Posts Tagged ‘The Nation’

CosmoCon Queue

Wednesday, November 18th, 2009

There’s been a lot to write about this week. However, I also need to make a living. In an effort to clear out my queue, here are interesting links that I’ve wanted to post. Basically, this is a round-up of all the Palin news that has interested me.

Sarah Palin’s publishing and political worlds in collision
Mary Matalin, CNN.com

“Going Rogue” will now be a “comp” (or baseline) for assessing the value of and advances for political “big books,” so all you big book writers of the future better hope it sells big — or your future advances won’t be.

What Palin’s Detractors Don’t Understand
John Hudson, Atlantic Wire

A New Style of Feminist Her Detractors Will Never Appreciate, writes Melanie Kirkpatrick in The Wall Street Journal: “Mrs. Palin’s veep candidacy ignited fury on the left and much skewed reporting in the mainstream media. It is probably too much to hope that a book that begins at the Right to Life booth at the Alaska State Fair will inspire her critics to read on. But if they do, they’ll find themselves in the company of a woman whose views are more nuanced than they were portrayed to be during the campaign… Through it all, Mrs. Palin emerges as a new style of feminist: a politician who took on the Ole Boy network and won; a wife with a supportive husband whose career takes second place to hers; and a mother who, unlike working women of an earlier age, isn’t shy about showcasing her family responsibilities. She writes with sensitivity and affection about her gay college roommate, and she confesses her anguish when she found out that she was carrying a baby with Down syndrome. That experience, she says, helped her to understand why a woman might be tempted to have an abortion. This is not the prejudiced, dim-witted ideologue of the popular liberal imagination.”

Who’s Team Is It, Anyway?
Katha Pollitt, The Nation

Women Democrats have taken an awful lot of hits for the team lately. Many of us didn’t vote for Hillary Clinton in the primary because the goal of electing a woman seemed less important than the goal of electing the best possible president. Only a self-hater or a featherhead didn’t feel some pain about that. And although women are hardly alone in this, we’ve seen some pretty big hopes set aside in the first year of the Obama administration.

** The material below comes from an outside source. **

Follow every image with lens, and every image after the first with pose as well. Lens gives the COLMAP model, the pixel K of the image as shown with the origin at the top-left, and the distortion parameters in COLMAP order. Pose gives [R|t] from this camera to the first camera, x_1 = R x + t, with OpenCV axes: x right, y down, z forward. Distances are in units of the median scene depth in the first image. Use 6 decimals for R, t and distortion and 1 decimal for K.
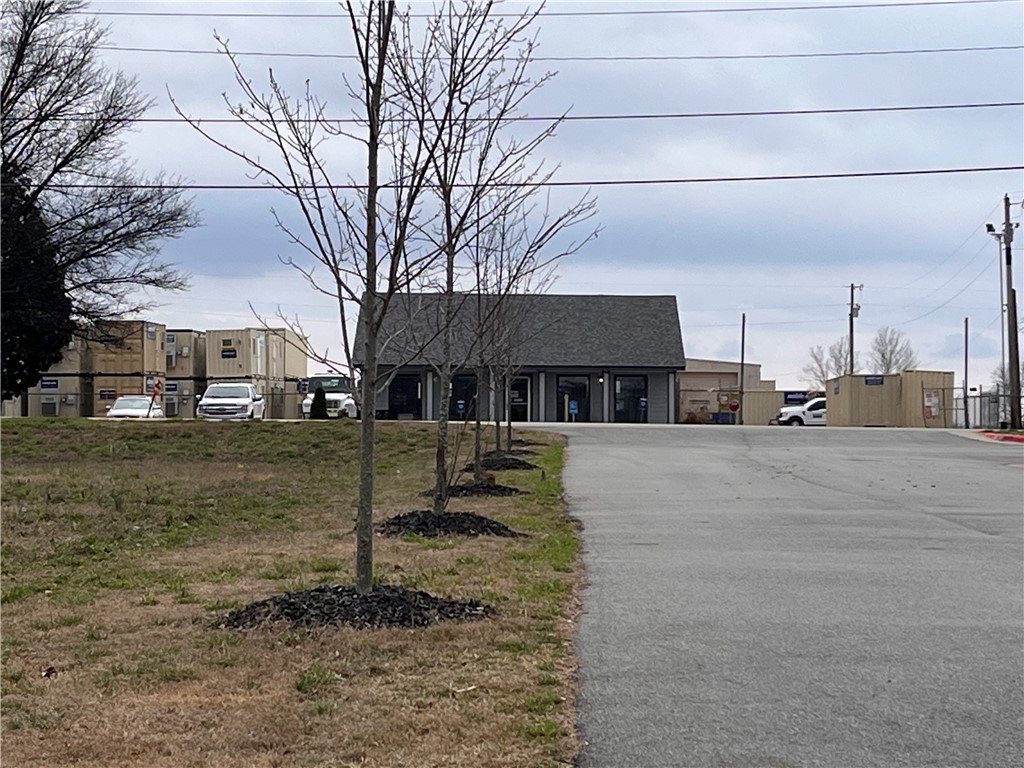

The Paycheck Fairness Act, which would expand women’s protections against sexism in the workplace, is on the back burner. Meanwhile, the Office of Faith-Based and Neighborhood Partnerships is not only alive and well; it’s newly staffed with antichoicers like Alexia Kelley of Catholics in Alliance for the Common Good, who, as Frances Kissling notes in Salon, has compared abortion to torture.